* _TO-DO ITEM_
Rewrite these lines as a JSON list of strings, one string per line and no blank lines, starting at the line that contains "Does crazy account for over 50% of the chart?" and continuing through the end of the records. Leave the pictures out of the list.
Top of DATASET EXTRACT
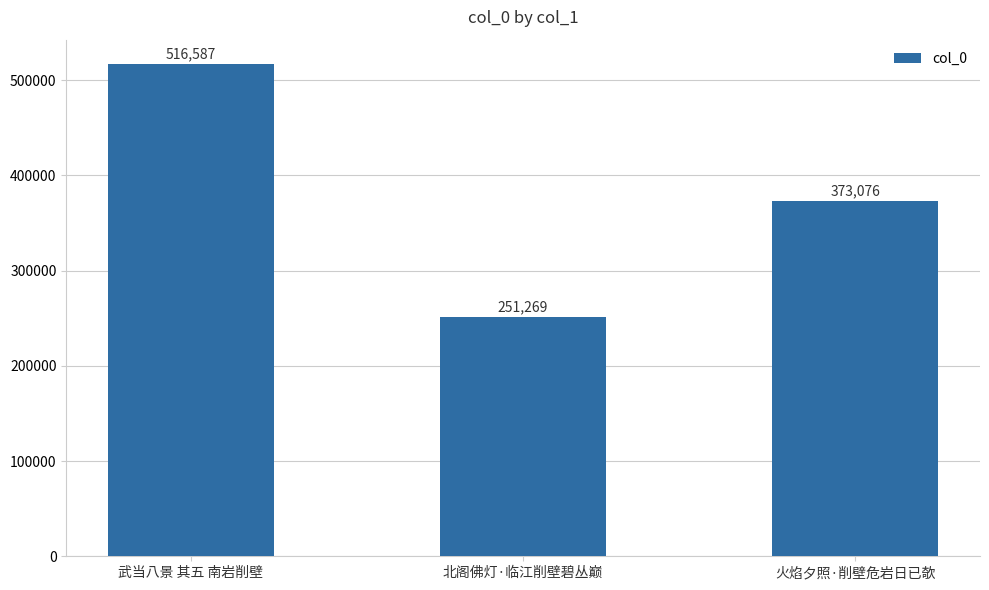

What is the maximum value shown in the chart?

516587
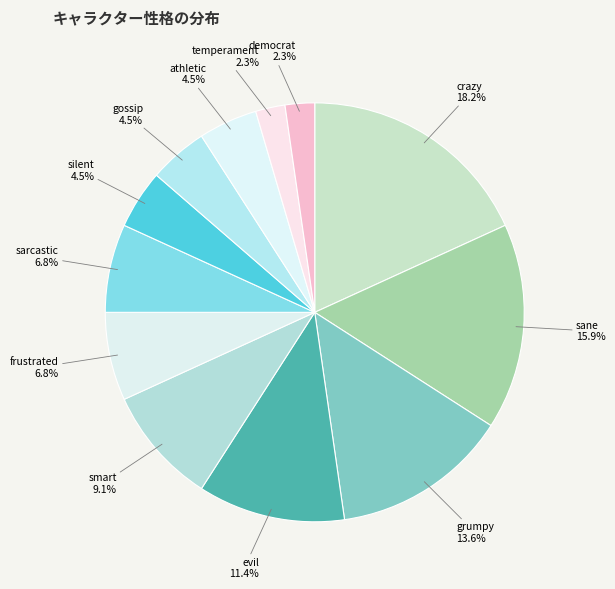

Does crazy account for over 50% of the chart?

No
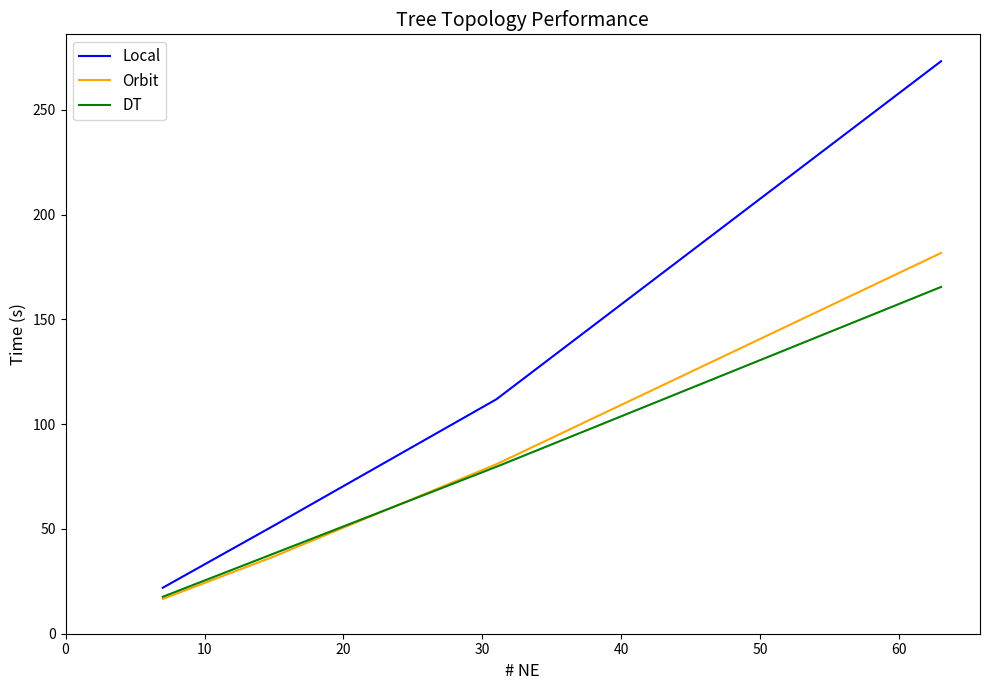

How many values in the DT series exceed 79?

2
Bottom of DATASET EXTRACT
* _SOLUTION TO THIS PROBLEM_
[
  "Does crazy account for over 50% of the chart?",
  "No",
  "How many values in the DT series exceed 79?",
  "2"
]